Work order >> Select every line of the listing that contains the string "prisão", treating uppercase and lowercase letters as distinct.

--- Data extracts Enclosed Below ---

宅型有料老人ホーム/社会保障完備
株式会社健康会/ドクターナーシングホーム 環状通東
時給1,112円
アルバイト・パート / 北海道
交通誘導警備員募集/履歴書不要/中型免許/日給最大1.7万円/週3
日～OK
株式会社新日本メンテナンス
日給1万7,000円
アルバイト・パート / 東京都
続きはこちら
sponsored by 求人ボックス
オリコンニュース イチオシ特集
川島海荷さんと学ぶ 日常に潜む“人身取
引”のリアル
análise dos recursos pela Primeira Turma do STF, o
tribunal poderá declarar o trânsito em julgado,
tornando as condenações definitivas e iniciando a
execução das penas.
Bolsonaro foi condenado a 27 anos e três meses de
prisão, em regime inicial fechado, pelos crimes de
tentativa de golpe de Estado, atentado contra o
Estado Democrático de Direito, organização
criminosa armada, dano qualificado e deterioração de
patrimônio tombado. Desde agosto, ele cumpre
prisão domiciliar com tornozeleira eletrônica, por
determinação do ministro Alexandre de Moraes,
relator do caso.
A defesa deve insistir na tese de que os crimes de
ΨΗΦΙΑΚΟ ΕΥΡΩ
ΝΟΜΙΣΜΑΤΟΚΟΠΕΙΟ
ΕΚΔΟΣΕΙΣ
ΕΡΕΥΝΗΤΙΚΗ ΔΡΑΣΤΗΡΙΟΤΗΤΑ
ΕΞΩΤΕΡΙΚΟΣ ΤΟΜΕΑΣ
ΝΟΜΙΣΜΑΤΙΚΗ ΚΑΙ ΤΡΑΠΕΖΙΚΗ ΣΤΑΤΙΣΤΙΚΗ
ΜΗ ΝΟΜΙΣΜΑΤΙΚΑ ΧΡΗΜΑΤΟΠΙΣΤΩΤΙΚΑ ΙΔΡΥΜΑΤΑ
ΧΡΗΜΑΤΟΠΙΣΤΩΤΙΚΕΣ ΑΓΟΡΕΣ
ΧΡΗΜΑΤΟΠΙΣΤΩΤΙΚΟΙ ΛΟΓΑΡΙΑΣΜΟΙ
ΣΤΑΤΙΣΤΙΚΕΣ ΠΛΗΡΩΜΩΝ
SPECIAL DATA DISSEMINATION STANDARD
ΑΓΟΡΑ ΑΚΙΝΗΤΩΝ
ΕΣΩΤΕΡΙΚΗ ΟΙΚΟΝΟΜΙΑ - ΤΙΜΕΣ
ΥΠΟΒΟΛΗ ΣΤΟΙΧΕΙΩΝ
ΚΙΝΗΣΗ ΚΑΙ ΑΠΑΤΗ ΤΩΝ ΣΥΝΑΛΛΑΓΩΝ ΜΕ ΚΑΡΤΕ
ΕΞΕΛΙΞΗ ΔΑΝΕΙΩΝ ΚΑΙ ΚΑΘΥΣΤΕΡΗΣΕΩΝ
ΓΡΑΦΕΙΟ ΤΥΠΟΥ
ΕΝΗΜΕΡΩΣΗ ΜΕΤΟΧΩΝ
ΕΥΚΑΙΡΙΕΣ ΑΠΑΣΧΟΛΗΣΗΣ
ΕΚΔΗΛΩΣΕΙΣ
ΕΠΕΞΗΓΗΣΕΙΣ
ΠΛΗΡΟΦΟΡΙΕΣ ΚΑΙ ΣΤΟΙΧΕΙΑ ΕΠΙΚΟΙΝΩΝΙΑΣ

--- End of Enclosed Data extracts ---

Task answer >>
prisão, em regime inicial fechado, pelos crimes de
prisão domiciliar com tornozeleira eletrônica, por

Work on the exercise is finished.